Go through the data and copy each line where the word "ledje" shows up.

(Extracted page text data)
----

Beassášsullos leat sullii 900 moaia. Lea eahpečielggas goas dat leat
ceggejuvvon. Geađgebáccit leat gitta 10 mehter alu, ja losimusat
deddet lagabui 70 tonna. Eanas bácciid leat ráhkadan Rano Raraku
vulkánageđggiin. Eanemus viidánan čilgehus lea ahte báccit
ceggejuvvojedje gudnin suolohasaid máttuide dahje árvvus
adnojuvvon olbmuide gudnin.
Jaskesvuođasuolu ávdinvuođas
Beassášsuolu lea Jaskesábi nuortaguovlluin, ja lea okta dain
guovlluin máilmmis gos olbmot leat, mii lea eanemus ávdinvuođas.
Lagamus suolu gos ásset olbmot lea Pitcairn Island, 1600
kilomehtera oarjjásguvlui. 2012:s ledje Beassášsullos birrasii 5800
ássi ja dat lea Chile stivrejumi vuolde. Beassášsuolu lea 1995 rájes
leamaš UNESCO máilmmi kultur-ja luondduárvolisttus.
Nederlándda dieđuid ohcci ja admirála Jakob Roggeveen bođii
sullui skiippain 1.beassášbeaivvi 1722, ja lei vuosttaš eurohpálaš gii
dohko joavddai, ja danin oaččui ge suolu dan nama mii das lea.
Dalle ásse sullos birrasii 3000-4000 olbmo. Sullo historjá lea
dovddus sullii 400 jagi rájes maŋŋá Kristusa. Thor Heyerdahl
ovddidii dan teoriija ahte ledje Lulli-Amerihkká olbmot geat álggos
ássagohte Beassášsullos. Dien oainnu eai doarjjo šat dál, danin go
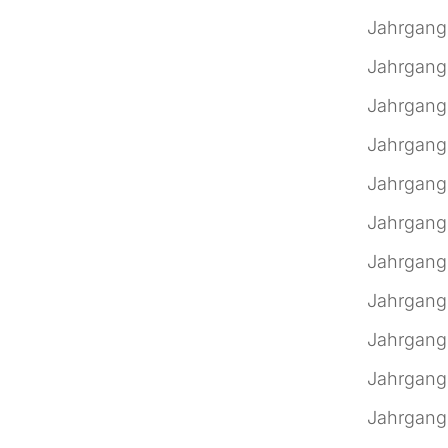
Jahrgang
Jahrgang
Jahrgang
Jahrgang
Jahrgang
Jahrgang
Jahrgang
Jahrgang
Jahrgang
Jahrgang
Jahrgang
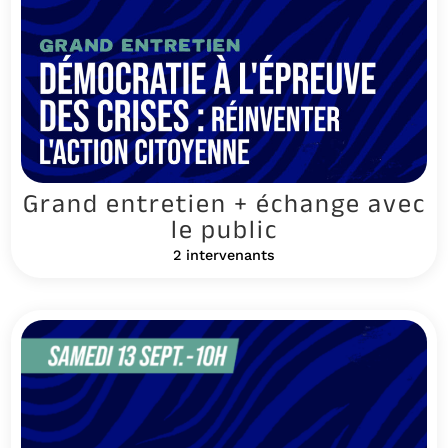
Grand entretien + échange avec
le public
2 intervenants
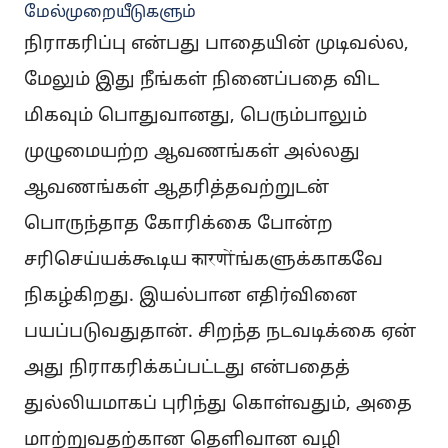
மேல்முறையீடுகளும்
நிராகரிப்பு என்பது பாதையின் முடிவல்ல,
மேலும் இது நீங்கள் நினைப்பதை விட
மிகவும் பொதுவானது, பெரும்பாலும்
முழுமையற்ற ஆவணங்கள் அல்லது
ஆவணங்கள் ஆதரித்தவற்றுடன்
பொருந்தாத கோரிக்கை போன்ற
சரிசெய்யக்கூடிய कारणोंங்களுக்காகவே
நிகழ்கிறது. இயல்பான எதிர்வினை
பயப்படுவதுதான். சிறந்த நடவடிக்கை ஏன்
அது நிராகரிக்கப்பட்டது என்பதைத்
துல்லியமாகப் புரிந்து கொள்வதும், அதை
மாற்றுவதற்கான தெளிவான வழி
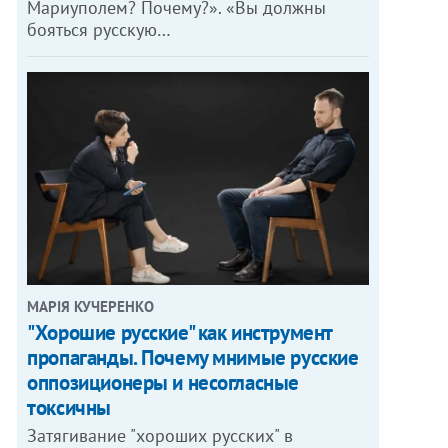
Мариуполем? Почему?». «Вы должны
бояться русскую…
МАРІЯ КУЧЕРЕНКО
"Хорошие русские" как инструмент
пропаганды. Почему мнимые русские
оппозиционеры и несогласные
токсичны
Затягивание "хороших русских" в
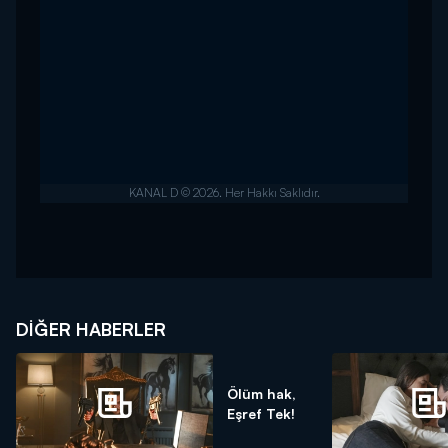
DIĞER HABERLER
Ölüm hak,
Eşref Tek!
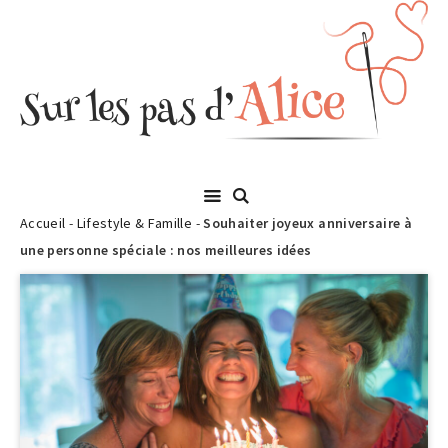
Accueil
-
Lifestyle & Famille
-
Souhaiter joyeux anniversaire à
une personne spéciale : nos meilleures idées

----

Problem solution
kilomehtera oarjjásguvlui. 2012:s ledje Beassášsullos birrasii 5800
ovddidii dan teoriija ahte ledje Lulli-Amerihkká olbmot geat álggos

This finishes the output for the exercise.